Albright hereditary osteodystrophy with hypothyroidism, normocalcemia, and normal Gs protein activity: a family presenting with congenital osteoma cutis.

作者信息

Izraeli S, Metzker A, Horev G, Karmi D, Merlob P, Farfel Z

机构信息

Department of Pediatrics, Beilinson Medical Center, Petach Tiqva, Israel.

出版信息

Am J Med Genet. 1992 Jul 1;43(4):764-7. doi: 10.1002/ajmg.1320430424.

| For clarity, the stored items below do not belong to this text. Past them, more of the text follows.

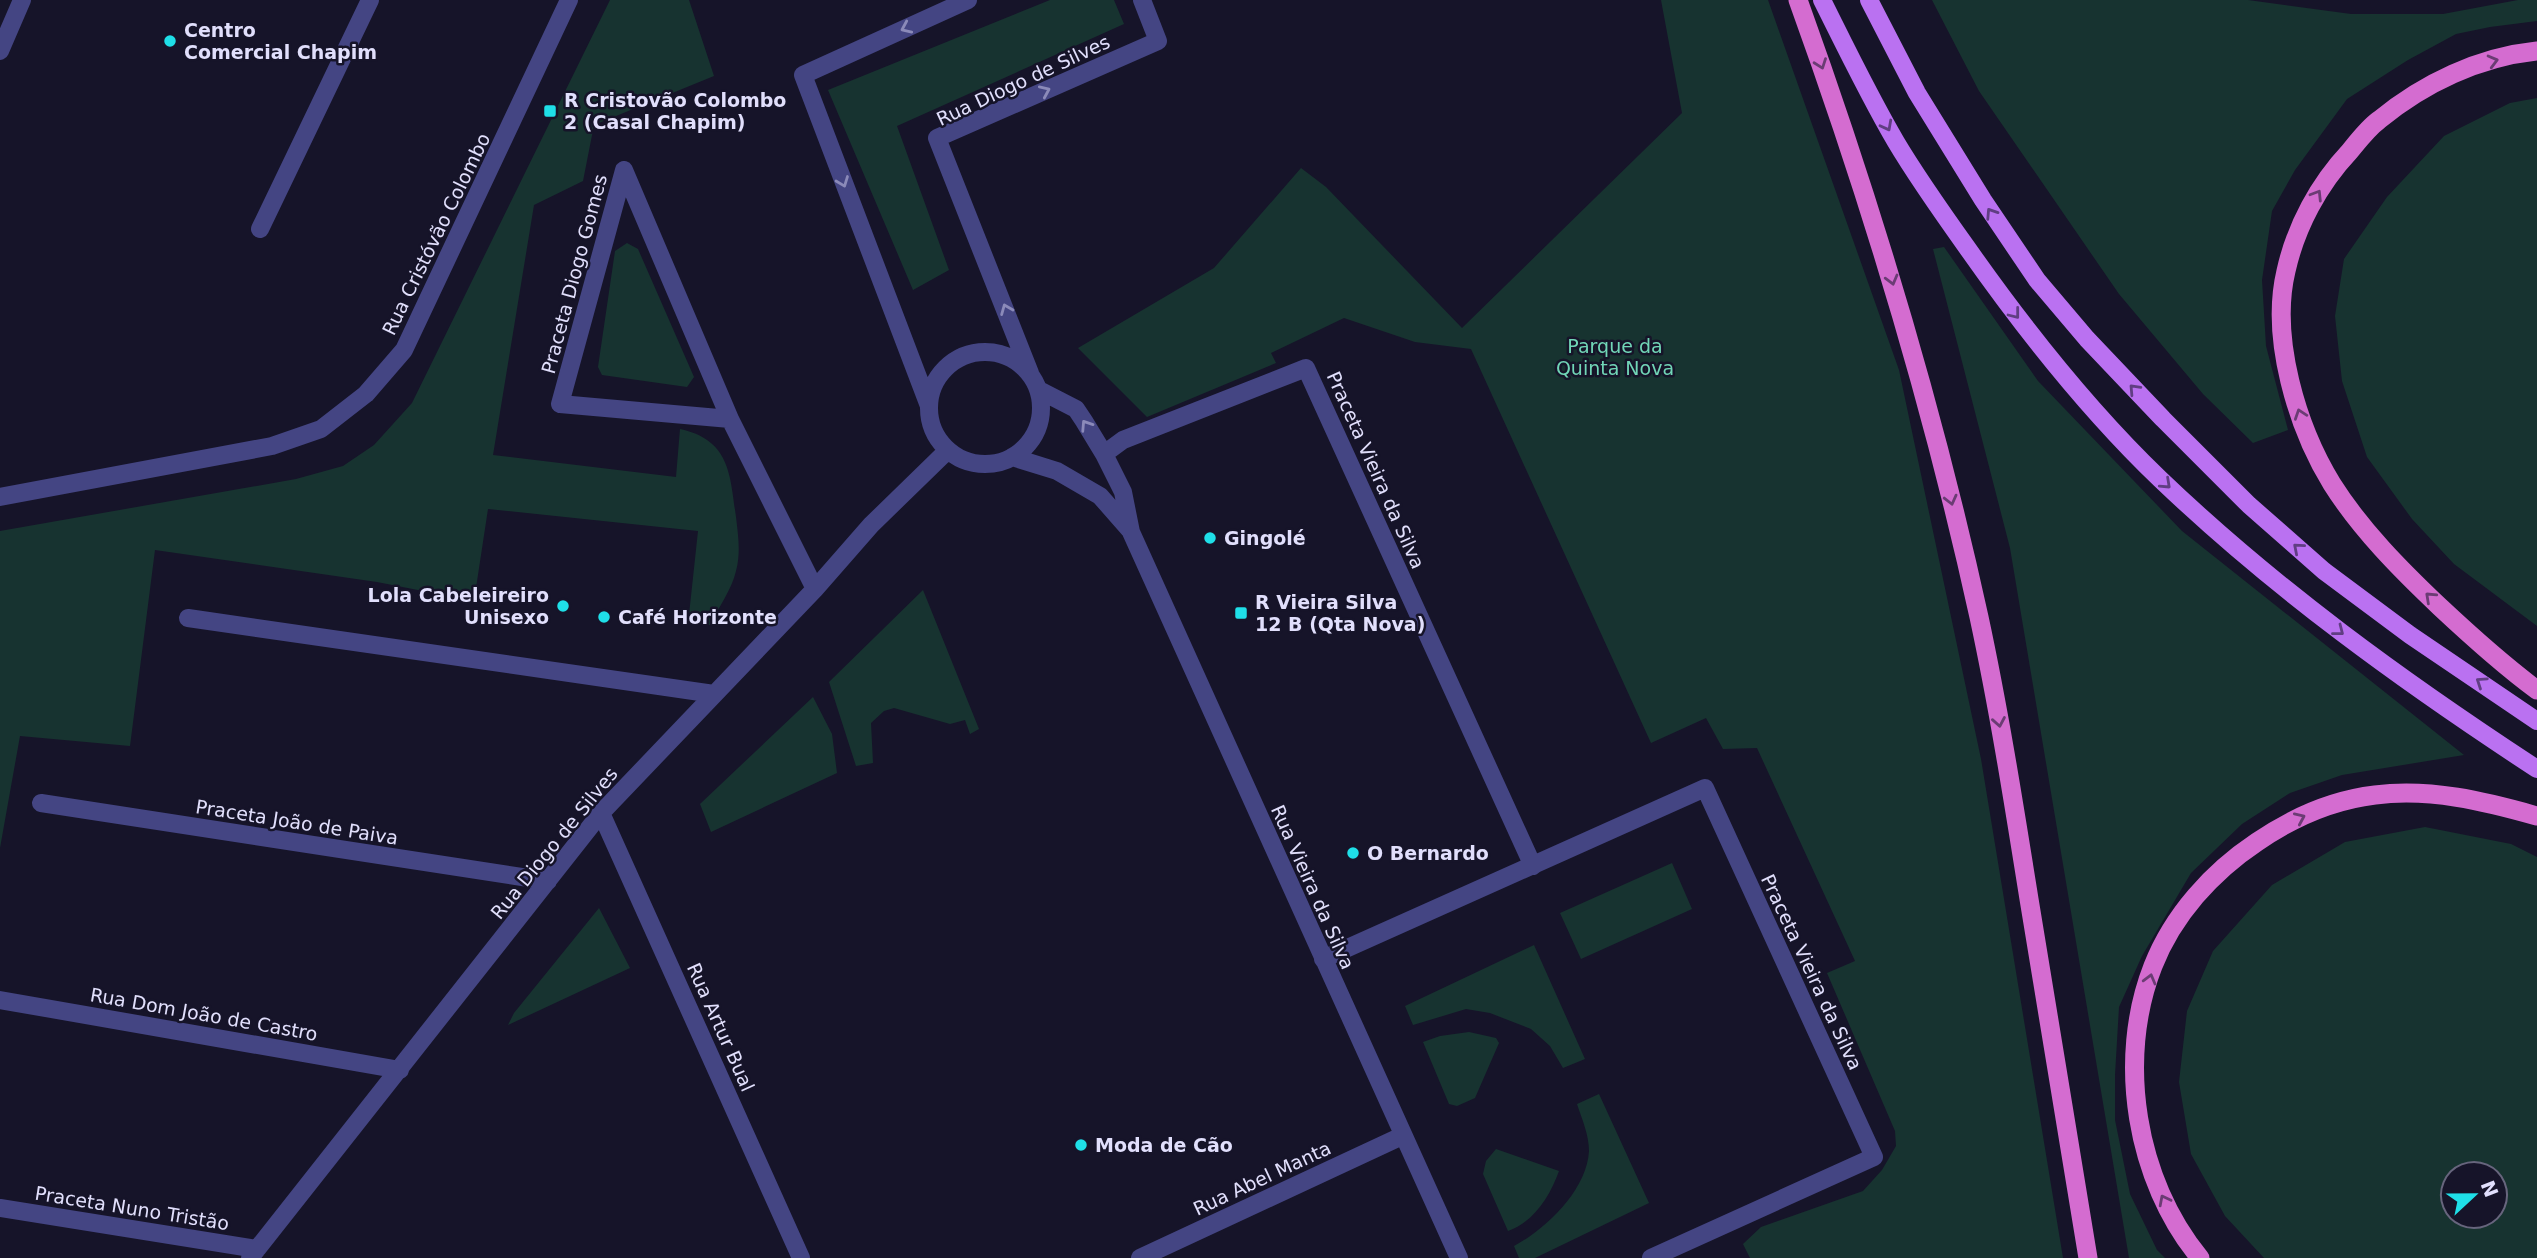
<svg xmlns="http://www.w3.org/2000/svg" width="2537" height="1258" viewBox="0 0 2537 1258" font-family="'DejaVu Sans',sans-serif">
	<rect width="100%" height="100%" fill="#161429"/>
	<path fill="#173330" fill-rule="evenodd" d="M 610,0 L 689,0 L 714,76 L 594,125 L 583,181 L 534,205 L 493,455 L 676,477 L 680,429 C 730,440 730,474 736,517 C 738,534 741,553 736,571 C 732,589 718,608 710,625 L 688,624 L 698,531 L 488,509 L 474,601 L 377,582 L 155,550 L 130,746 L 20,736 L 0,848 L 0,531 L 296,479 L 343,466 L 374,445 L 412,403 Z
		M 1050,0 L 1114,0 L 1124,24 L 897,126 L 949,270 L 913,290 L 828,90 Z
		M 1661,0 L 1768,0 L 1899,370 L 1981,759 L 2063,1258 L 1750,1258 L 1743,1244 L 1761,1227 L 1863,1191 L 1882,1170 L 1896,1146 L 1895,1131 L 1827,973 L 1855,961 L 1757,748 L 1723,749 L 1706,718 L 1651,743 L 1471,349 L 1415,342 L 1344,318 L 1271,353 L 1276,363 L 1147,417 L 1078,348 L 1214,268 L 1301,168 L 1326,187 L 1462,328 L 1682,113 Z
		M 1932,0 L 2248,0 L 2351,14 L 2443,14 L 2518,0 L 2537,0 L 2537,21 L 2490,27 L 2456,34 L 2408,60 L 2347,99 L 2295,170 L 2272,211 L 2262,280 L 2266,346 L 2288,430 L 2253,443 L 2203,394 L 2119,294 L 1979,91 Z
		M 2537,98 L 2537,626 L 2454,564 L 2412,519 L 2367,457 L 2342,381 L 2335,316 L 2344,259 L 2387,197 L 2444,136 L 2510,103 Z
		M 627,243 L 638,249 L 694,377 L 687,387 L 602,375 L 598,367 L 615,251 Z
		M 1944,247 L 2038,381 L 2182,531 L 2464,755 L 2342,775 L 2290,793 L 2242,824 L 2191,873 L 2142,956 L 2119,1007 L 2115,1075 L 2115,1120 L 2130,1194 L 2157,1250 L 2165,1258 L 2129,1258 L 2010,548 L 1933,249 Z
		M 923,590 L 979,729 L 970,734 L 965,720 L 950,724 L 894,708 L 884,711 L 871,723 L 873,763 L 856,766 L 829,682 Z
		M 813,697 L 832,734 L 837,773 L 711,832 L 700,804 Z
		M 2425,827 L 2511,844 L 2537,857 L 2537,1258 L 2264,1258 L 2225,1216 L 2191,1154 L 2179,1082 L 2187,1011 L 2213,951 L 2272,885 L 2345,842 ZM 2453,1174 L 2495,1174 L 2495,1216 L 2453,1216 Z
		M 1672,863 L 1692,909 L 1581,959 L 1560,913 Z
		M 599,908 L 630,968 L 508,1025 L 514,1013 Z
		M 1534,945 L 1585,1059 L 1563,1068 L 1550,1046 L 1531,1029 L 1490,1013 L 1466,1009 L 1413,1025 L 1405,1006 Z
		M 1469,1032 L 1496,1038 L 1499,1043 L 1475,1098 L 1457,1106 L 1449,1104 L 1423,1042 L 1440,1036 Z
		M 1599,1094 L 1649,1203 L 1535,1258 L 1519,1258 L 1514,1246 C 1546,1229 1587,1190 1589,1151 C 1589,1135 1582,1119 1577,1104 Z
		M 1496,1149 L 1559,1171 C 1550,1196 1534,1222 1508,1231 L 1483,1174 L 1486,1161 Z"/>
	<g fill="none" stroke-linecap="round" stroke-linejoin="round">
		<path stroke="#444583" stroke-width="18" d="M 0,51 L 22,0
			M 624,170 L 730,419 L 815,589
			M 624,170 L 560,404 L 730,419
			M 260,229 L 370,0
			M929 408a56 56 0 1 1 112 0a56 56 0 1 1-112 0Z
			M 1030,373 L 937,138 L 1158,41 L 1142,0
			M 1039,390 L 1076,409 L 1084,421 L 1104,454 L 1123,492 L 1131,532 L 1459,1258
			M 929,406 L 803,75 L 968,0
			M 1104,454 L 1123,440 L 1306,368 L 1533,866
			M 1012,457 L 1057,471 L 1100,496 L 1129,529
			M 0,497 L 272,446 L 321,429 L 366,394 L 404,350 L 569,0
			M 188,618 L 714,694
			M 41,803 L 548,881
			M 601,813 L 801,1258
			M 1323,959 L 1705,788 L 1874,1157 L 1651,1258
			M 0,1000 L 400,1070
			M 0,1208 L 257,1249
			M 250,1258 L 601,813 L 815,589 L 871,525 L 948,450
			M 1140,1258 L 1402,1136"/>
		<path stroke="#ba71f1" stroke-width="18" d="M 1822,0 C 1846,48 1869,96 1896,142 C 1918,179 1943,214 1968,249 C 2025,330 2088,410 2160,479 C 2275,589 2404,682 2537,769
			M 1869,0 L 1917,93 L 1983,200 L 2037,280 L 2087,339 L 2163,419 L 2249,505 L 2324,571 L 2410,635 L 2537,721"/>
		<path stroke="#d46cd0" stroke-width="19" d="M 1798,0 C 1871,202 1933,407 1979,617 C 1999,710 2014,805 2029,899 C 2049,1018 2068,1138 2088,1258
			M 2537,51 C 2479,57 2424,83 2379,120 C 2368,128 2359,140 2350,151 C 2319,184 2296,226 2286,271 C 2270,338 2297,427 2332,484 C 2361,530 2401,570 2440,607 C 2471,636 2503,665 2537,690
			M 2200,1258 C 2136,1181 2116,1060 2153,966 C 2173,915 2212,872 2257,842 C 2292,818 2333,800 2375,795 C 2430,788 2484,801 2537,816"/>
	</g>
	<defs><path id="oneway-chevron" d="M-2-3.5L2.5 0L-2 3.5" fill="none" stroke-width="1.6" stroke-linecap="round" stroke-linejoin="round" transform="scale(1.75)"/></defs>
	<g stroke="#8b8ab9">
		<use href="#oneway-chevron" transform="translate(906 28) rotate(156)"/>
		<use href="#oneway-chevron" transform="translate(1045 91) rotate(-24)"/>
		<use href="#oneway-chevron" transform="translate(843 182) rotate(69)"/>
		<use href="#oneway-chevron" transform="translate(1006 309) rotate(-112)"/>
		<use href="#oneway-chevron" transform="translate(1086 425) rotate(-123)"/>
	</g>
	<g stroke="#6b3c74">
		<use href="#oneway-chevron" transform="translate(2493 61) rotate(-15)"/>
		<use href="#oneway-chevron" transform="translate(1821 64) rotate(70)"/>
		<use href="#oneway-chevron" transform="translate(2317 195) rotate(-58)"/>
		<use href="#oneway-chevron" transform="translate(1892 280) rotate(75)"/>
		<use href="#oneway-chevron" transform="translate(2300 414) rotate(-109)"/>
		<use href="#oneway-chevron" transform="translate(1951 500) rotate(76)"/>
		<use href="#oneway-chevron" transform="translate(2430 597) rotate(-137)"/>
		<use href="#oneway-chevron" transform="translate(1999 722) rotate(80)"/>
		<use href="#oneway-chevron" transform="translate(2300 818) rotate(-24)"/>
		<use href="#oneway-chevron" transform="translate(2150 979) rotate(-75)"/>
		<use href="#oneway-chevron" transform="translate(2164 1200) rotate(-117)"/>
	</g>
	<g stroke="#603e83">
		<use href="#oneway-chevron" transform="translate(1887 126) rotate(62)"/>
		<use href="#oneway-chevron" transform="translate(1991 213) rotate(-123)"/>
		<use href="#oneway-chevron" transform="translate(2015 314) rotate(52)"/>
		<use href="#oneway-chevron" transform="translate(2134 389) rotate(-133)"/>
		<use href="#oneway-chevron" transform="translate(2166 484) rotate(43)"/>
		<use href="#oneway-chevron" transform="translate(2298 548) rotate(-139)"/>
		<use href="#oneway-chevron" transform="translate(2339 631) rotate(38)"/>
		<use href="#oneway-chevron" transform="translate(2481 682) rotate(-146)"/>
	</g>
	<g fill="#1fdfe8" stroke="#161429" stroke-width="2.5">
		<circle cx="170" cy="41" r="7"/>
		<rect x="543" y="104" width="14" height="14" rx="3.5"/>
		<circle cx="1210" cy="538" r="7"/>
		<circle cx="563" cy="606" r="7"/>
		<rect x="1234" y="606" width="14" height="14" rx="3.5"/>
		<circle cx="604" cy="617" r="7"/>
		<circle cx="1353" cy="853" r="7"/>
		<circle cx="1081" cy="1145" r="7"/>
	</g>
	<g text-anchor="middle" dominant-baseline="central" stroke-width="5" stroke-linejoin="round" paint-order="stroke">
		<g font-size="19" font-weight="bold" fill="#e1dffc" stroke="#161429" text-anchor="start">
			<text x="184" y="30">Centro<tspan x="184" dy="22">Comercial Chapim</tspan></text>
			<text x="564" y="100">R Cristovão Colombo<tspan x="564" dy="22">2 (Casal Chapim)</tspan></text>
			<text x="1224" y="538">Gingolé</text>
			<text x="549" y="595" text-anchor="end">Lola Cabeleireiro<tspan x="549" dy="22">Unisexo</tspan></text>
			<text x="1255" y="602">R Vieira Silva<tspan x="1255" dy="22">12 B (Qta Nova)</tspan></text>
			<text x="618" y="617">Café Horizonte</text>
			<text x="1367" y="853">O Bernardo</text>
			<text x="1095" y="1145">Moda de Cão</text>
		</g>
		<g font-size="19" fill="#e1dffc" stroke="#161429">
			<text transform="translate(1023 80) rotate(-25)">Rua Diogo de Silves</text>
			<text transform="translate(436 234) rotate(-64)">Rua Cristóvão Colombo</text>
			<text transform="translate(574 274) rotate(-75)">Praceta Diogo Gomes</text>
			<text transform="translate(1376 470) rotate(66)">Praceta Vieira da Silva</text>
			<text transform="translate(297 822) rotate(9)">Praceta João de Paiva</text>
			<text transform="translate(554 843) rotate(-51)">Rua Diogo de Silves</text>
			<text transform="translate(1313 887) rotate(66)">Rua Vieira da Silva</text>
			<text transform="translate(1812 972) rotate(65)">Praceta Vieira da Silva</text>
			<text transform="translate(204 1014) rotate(10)">Rua Dom João de Castro</text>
			<text transform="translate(721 1027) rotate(66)">Rua Artur Bual</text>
			<text transform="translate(1262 1178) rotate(-25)">Rua Abel Manta</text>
			<text transform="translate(132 1208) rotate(9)">Praceta Nuno Tristão</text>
		</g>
		<g font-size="19" fill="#71d6b7" stroke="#161429">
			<text x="1615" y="346">Parque da<tspan x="1615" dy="22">Quinta Nova</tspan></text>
		</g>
	</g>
	<g transform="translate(2474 1195) rotate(68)"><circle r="33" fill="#161429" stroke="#67657d" stroke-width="2"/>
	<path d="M0-5L12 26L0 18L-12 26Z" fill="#1fdfe8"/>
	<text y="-10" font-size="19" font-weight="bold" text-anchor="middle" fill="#e1dffc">N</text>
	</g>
</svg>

DOI:10.1002/ajmg.1320430424
PMID:1621772
Abstract

The syndrome of Albright hereditary osteodystrophy (AHO), pseudohypoparathyroidism (PHP) and pseudopseudohypoparathyroidism (PPHP) is clinically and genetically heterogeneous. Classically, patients with PHP have the skeletal features of AHO, resistance to multiple hormones that work via cAMP such as parathyroid hormone and thyroid stimulating hormone, and deficient activity of Gs protein, the guanine nucleotide-binding protein that stimulates adenylate cyclase. However, patients without hormone resistance but with AHO and Gs deficiency were described (PPHP), as well as patients with multiple hormone resistance but without AHO or Gs deficiency. In a few patients with deficient Gs activity, hypothyroidism rather than hypocalcemia was the initial presentation of the disorder. We describe here a new variant of the syndrome, affecting 5 individuals in a 3 generation family with AHO, normal Gs activity and hypothyroidism. In the first 2 generations, mild features of AHO were present. The 2 sibs in the third generation had severe manifestations of AHO, including mild mental retardation as well as hypothyroidism. Diagnosis of congenital osteoma cutis at birth of the proband led to the diagnosis of the family. Elucidation of the molecular defect will shed light on the relationship between hormone resistance and AHO, as well as on the physiological mechanism of hormonal signal transduction.

摘要

奥尔布赖特遗传性骨营养不良(AHO)、假性甲状旁腺功能减退(PHP)和假性假性甲状旁腺功能减退(PPHP)综合征在临床和遗传方面具有异质性。传统上,PHP患者具有AHO的骨骼特征,对多种通过环磷酸腺苷(cAMP)起作用的激素(如甲状旁腺激素和促甲状腺激素)产生抵抗,并且刺激腺苷酸环化酶的鸟嘌呤核苷酸结合蛋白Gs蛋白活性不足。然而,也有报道称存在无激素抵抗但患有AHO和Gs缺乏的患者(PPHP),以及存在多种激素抵抗但无AHO或Gs缺乏的患者。在少数Gs活性不足的患者中,甲状腺功能减退而非低钙血症是该疾病的最初表现。我们在此描述该综合征的一种新变体,在一个三代家庭中有5人受其影响,这些患者患有AHO、Gs活性正常但有甲状腺功能减退。在前两代中,存在AHO的轻度特征。第三代的2名同胞有AHO的严重表现,包括轻度智力发育迟缓以及甲状腺功能减退。先证者出生时先天性皮肤骨瘤的诊断导致了该家族的诊断。分子缺陷的阐明将有助于揭示激素抵抗与AHO之间的关系,以及激素信号转导的生理机制。